#### Sezione del documento
--------

La scelta della destinazione del proprio TFR è un momento tanto cruciale quanto sottovalutato e poco conosciuto per la maggior parte dei lavoratori e dei datori di lavoro.
Il momento in cui un lavoratore viene assunto in una nuova azienda è foriero di grande emotività e aspettative sia nel caso si tratti di una prima assunzione, sia nel caso (meno fortunato) che si tratti di una scelta dovuta a fattori esogeni quali la cessione dell’azienda dove si lavorava o un ridimensionamento della stessa.
Qualunque sia il caso è proprio questo il momento in cui il lavoratore deve compiere una scelta importante di pianificazione delle proprie risorse per il proprio futuro, la scelta della destinazione del proprio TFR.
In questo articolo si analizzeranno le possibili scelte circa il TFR, i vantaggi fiscali della soluzione offerta dalla previdenza complementare, le prestazioni offerte da questa in caso di interruzione del rapporto di lavoro o di vicende attinenti la via umana.
Il TFR
Il TFR, o Trattamento di Fine rapporto, è un accantonamento mensile della retribuzione lorda effettuato da parte del datore di lavoro che viene riconosciuto al lavoratore in caso di cessazione del rapporto di lavoro, per pensionamento o per altre vicende. È disciplinato dall’art. 2120 del Codice Civile e rappresenta un unicum tutto italiano. Il TFR viene alimentato tramite il versamento di una quota pari al 6,91% della retribuzione annua. Nel calcolo della retribuzione vengono considerati tutti i compensi di natura non occasionale, includendo quindi premi di produttività, straordinari, ecc ed escludendo invece, alter voci occasionali quali per esempio, i rimborsi spese.
La scelta della destinazione
Il lavoratore dovrà scegliere, entro 6 mesi dalla data di assunzione, tramite la compilazione del Modello TFR1, se destinare il proprio TFR alla previdenza complementare, oppure mantenerlo in azienda. La scelta è condizionata dalla dimensione della azienda per cui si lavora, poiché le imprese che hanno più di 49 dipendenti (calcolati in unità di lavoro, vale a dire che due part-time fanno una unità) devono necessariamente indicare un fondo di previdenza cui versare il TFR maturando dei dipendenti.
L’individuazione del fondo e il regolamento sulla contribuzione ad esso è oggetto di accordi sindacali o collettivi. I fondi così individuati sono i fondi di previdenza Negoziali (FPN).

--------

#### Testo trascritto dalle pagine
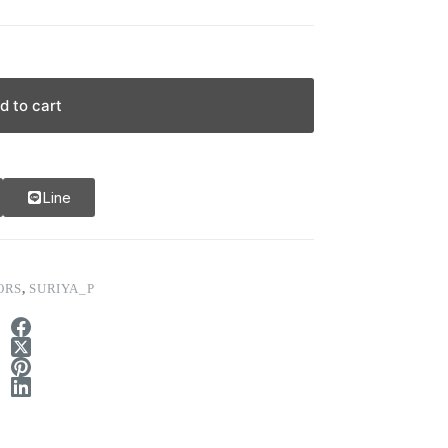
d to cart
Line
ORS
,
SURIYA_P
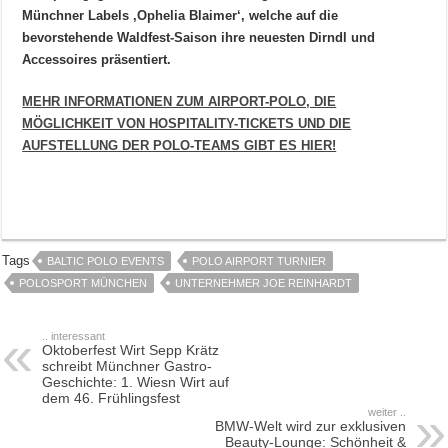
Münchner Labels ‚Ophelia Blaimer‘, welche auf die
bevorstehende Waldfest-Saison ihre neuesten Dirndl und
Accessoires präsentiert.
MEHR INFORMATIONEN ZUM AIRPORT-POLO, DIE
MÖGLICHKEIT VON HOSPITALITY-TICKETS UND DIE
AUFSTELLUNG DER POLO-TEAMS GIBT ES HIER!
Tags
BALTIC POLO EVENTS
POLO AIRPORT TURNIER
POLOSPORT MÜNCHEN
UNTERNEHMER JOE REINHARDT
.. interessant
Oktoberfest Wirt Sepp Krätz
schreibt Münchner Gastro-
Geschichte: 1. Wiesn Wirt auf
dem 46. Frühlingsfest
weiter ..
BMW-Welt wird zur exklusiven
Beauty-Lounge: Schönheit &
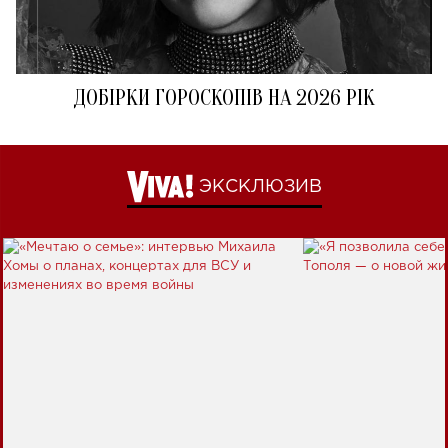
ДОБІРКИ ГОРОСКОПІВ НА 2026 РІК
ЭКСКЛЮЗИВ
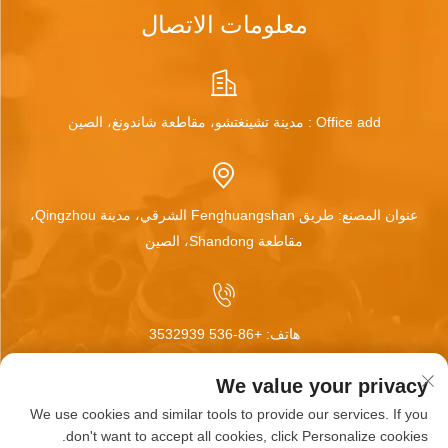
معلومات الاتصال
Office add : مدينة تشينغتشو، مقاطعة شاندونغ، الصين
عنوان المصنع: طريق Fenghuangshan الشرقي، مدينة Qingzhou،
مقاطعة Shandong، الصين
هاتف:
+86-536 3532939
We value your privacy
We use cookies and similar tools to provide our services. If you
البريد الإلكتروني:
[email protected]
don't want to accept all cookies, click Personalize cookies.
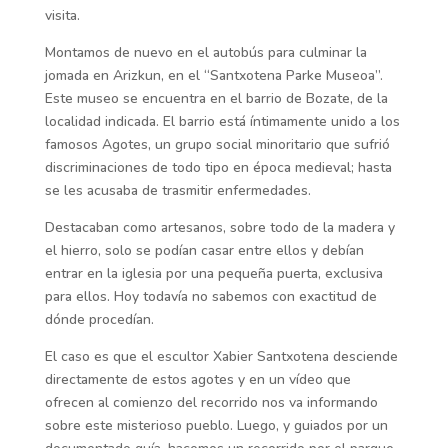
visita.
Montamos de nuevo en el autobús para culminar la
jomada en Arizkun, en el “Santxotena Parke Museoa”.
Este museo se encuentra en el barrio de Bozate, de la
localidad indicada. El barrio está íntimamente unido a los
famosos Agotes, un grupo social minoritario que sufrió
discriminaciones de todo tipo en época medieval; hasta
se les acusaba de trasmitir enfermedades.
Destacaban como artesanos, sobre todo de la madera y
el hierro, solo se podían casar entre ellos y debían
entrar en la iglesia por una pequeña puerta, exclusiva
para ellos. Hoy todavía no sabemos con exactitud de
dónde procedían.
El caso es que el escultor Xabier Santxotena desciende
directamente de estos agotes y en un vídeo que
ofrecen al comienzo del recorrido nos va informando
sobre este misterioso pueblo. Luego, y guiados por un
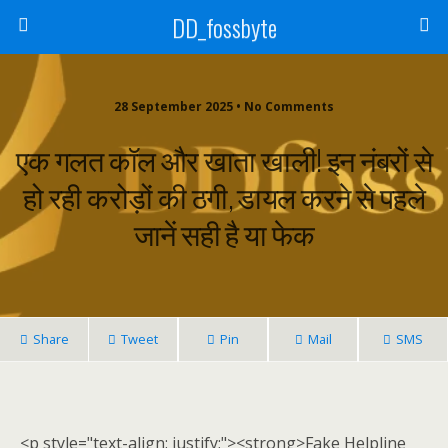
DD_fossbyte
28 September 2025 • No Comments
एक गलत कॉल और खाता खाली! इन नंबरों से
हो रही करोड़ों की ठगी, डायल करने से पहले
जानें सही है या फेक
Share
Tweet
Pin
Mail
SMS
<p style="text-align: justify;"><strong>Fake Helpline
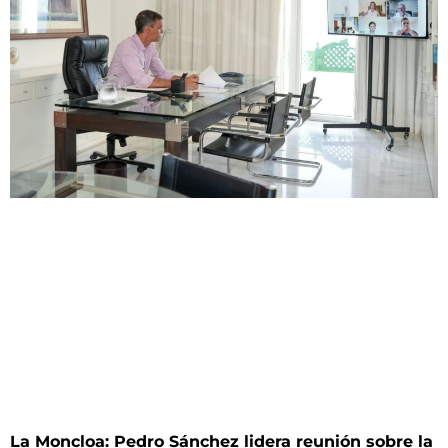
La Moncloa: Pedro Sánchez lidera reunión sobre la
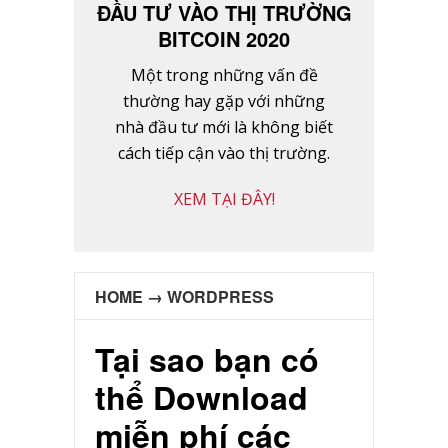
ĐẦU TƯ VÀO THỊ TRƯỜNG
BITCOIN 2020
Một trong những vấn đề
thường hay gặp với những
nhà đầu tư mới là không biết
cách tiếp cận vào thị trường.
XEM TẠI ĐÂY!
HOME
→
WORDPRESS
Tại sao bạn có
thể Download
miễn phí các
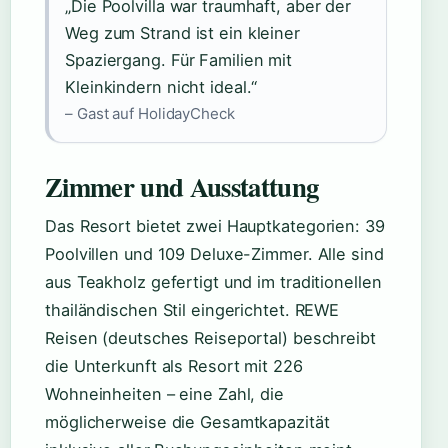
„Die Poolvilla war traumhaft, aber der
Weg zum Strand ist ein kleiner
Spaziergang. Für Familien mit
Kleinkindern nicht ideal.“
– Gast auf HolidayCheck
Zimmer und Ausstattung
Das Resort bietet zwei Hauptkategorien: 39
Poolvillen und 109 Deluxe-Zimmer. Alle sind
aus Teakholz gefertigt und im traditionellen
thailändischen Stil eingerichtet. REWE
Reisen (deutsches Reiseportal) beschreibt
die Unterkunft als Resort mit 226
Wohneinheiten – eine Zahl, die
möglicherweise die Gesamtkapazität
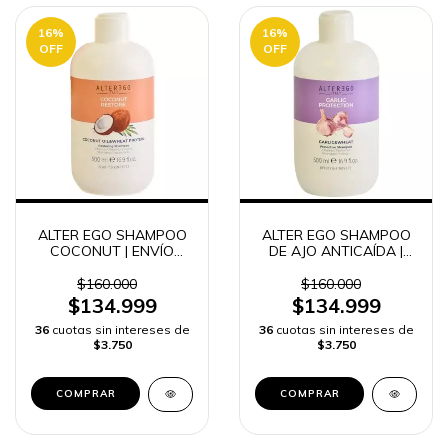
16
%
16
%
OFF
OFF
ALTER EGO SHAMPOO
ALTER EGO SHAMPOO
COCONUT | ENVÍO
DE AJO ANTICAÍDA |
RÁPIDO COLOMBIA
ENVÍO RÁPIDO
COLOMBIA
$160.000
$160.000
$134.999
$134.999
36
cuotas sin intereses de
36
cuotas sin intereses de
$3.750
$3.750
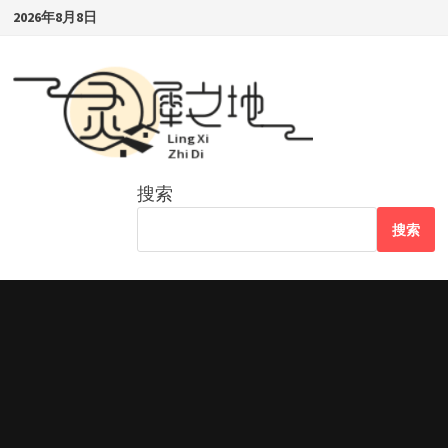
Skip
2026年8月8日
to
content
搜索
搜索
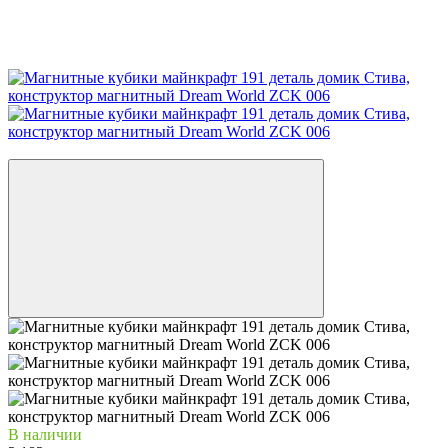
−19%
В наличии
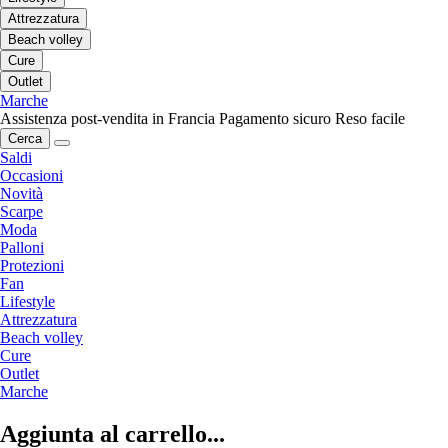
Attrezzatura
Beach volley
Cure
Outlet
Marche
Assistenza post-vendita in Francia
Pagamento sicuro
Reso facile
Cerca
Saldi
Occasioni
Novità
Scarpe
Moda
Palloni
Protezioni
Fan
Lifestyle
Attrezzatura
Beach volley
Cure
Outlet
Marche
Aggiunta al carrello...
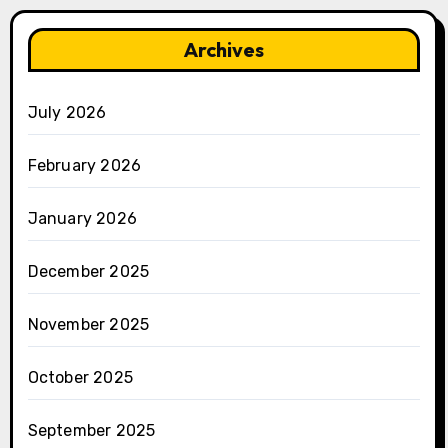
Archives
July 2026
February 2026
January 2026
December 2025
November 2025
October 2025
September 2025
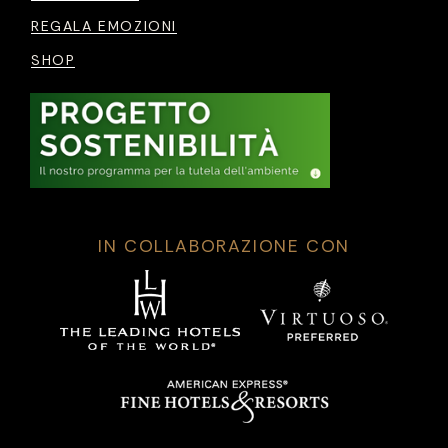
REGALA EMOZIONI
SHOP
IN COLLABORAZIONE CON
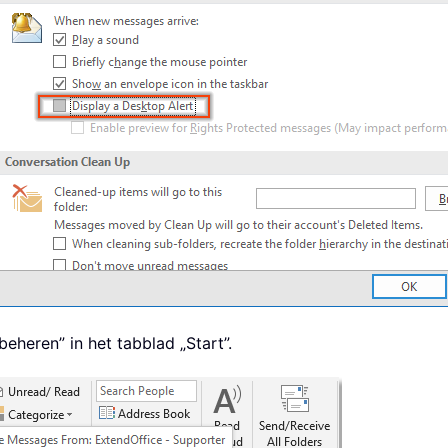
eheren” in het tabblad „Start”.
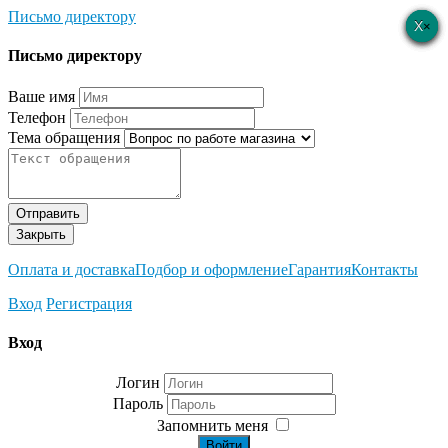
Письмо директору
×
×
×
×
×
Письмо директору
Ваше имя
Телефон
Тема обращения
Отправить
Закрыть
Оплата и доставка
Подбор и оформление
Гарантия
Контакты
Вход
Регистрация
Вход
Логин
Пароль
Запомнить меня
Войти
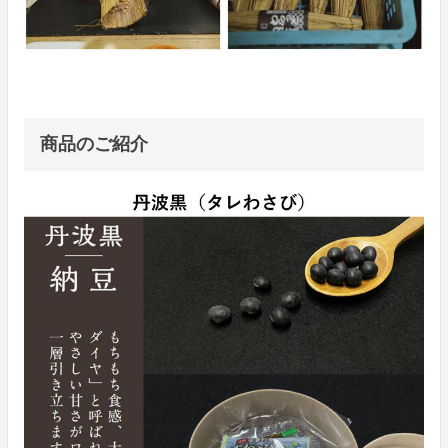
商品のご紹介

--------

#### Quesiti da risolvere
[A] Indica se ciascuna affermazione concorda con il testo sul TFR e riporta fra virgolette le parole decisive: (i) il TFR viene alimentato con una quota pari al 6,91% della retribuzione annua; (ii) il lavoratore ha dodici mesi dall'assunzione per scegliere la destinazione del TFR; (iii) le imprese con più di 49 dipendenti devono indicare un fondo di previdenza a cui versare il TFR.
[B] Prosegui il testo sul TFR a partire dalla sua ultima frase.
I dati non hanno alcun legame con il testo sul TFR.

#### Elenco risposte
[A]
(i) Sì: «Il TFR viene alimentato tramite il versamento di una quota pari al 6,91% della retribuzione annua».
(ii) No: «entro 6 mesi dalla data di assunzione».
(iii) Sì: «le imprese che hanno più di 49 dipendenti (calcolati in unità di lavoro, vale a dire che due part-time fanno una unità) devono necessariamente indicare un fondo di previdenza cui versare il TFR maturando dei dipendenti».

[B]
Se il lavoratore non esprime alcuna scelta entro sei mesi, il suo TFR verrà destinato alla forma di previdenza indicata dall’azienda (adesione tacita o silenzio-assenso). Sempre nel caso di azienda con più di 49 dipendenti, il lavoratore può aderire espressamente al versamento del TFR alla forma di previdenza complementare prevista dall’azienda o può espressamente negare l’adesione e in questo caso il suo TFR maturando confluirà nel fondo di Tesoreria INPS.
Se invece l’azienda ha meno di 50 dipendenti e il lavoratore non esprime alcuna scelta entro sei mesi dall’assunzione, il suo TFR maturando rimarrà in azienda, viceversa, potrà indicare un fondo di previdenza di sua scelta o individuato dall’azienda cui far confluire il suo TFR maturando.
I fondi ad adesione individuale sono chiamati fondi di previdenza aperti (FPA), mentre i fondi gestiti per il tramite di contratti di assicurazione sono detti piani individuali pensionistici (PIP).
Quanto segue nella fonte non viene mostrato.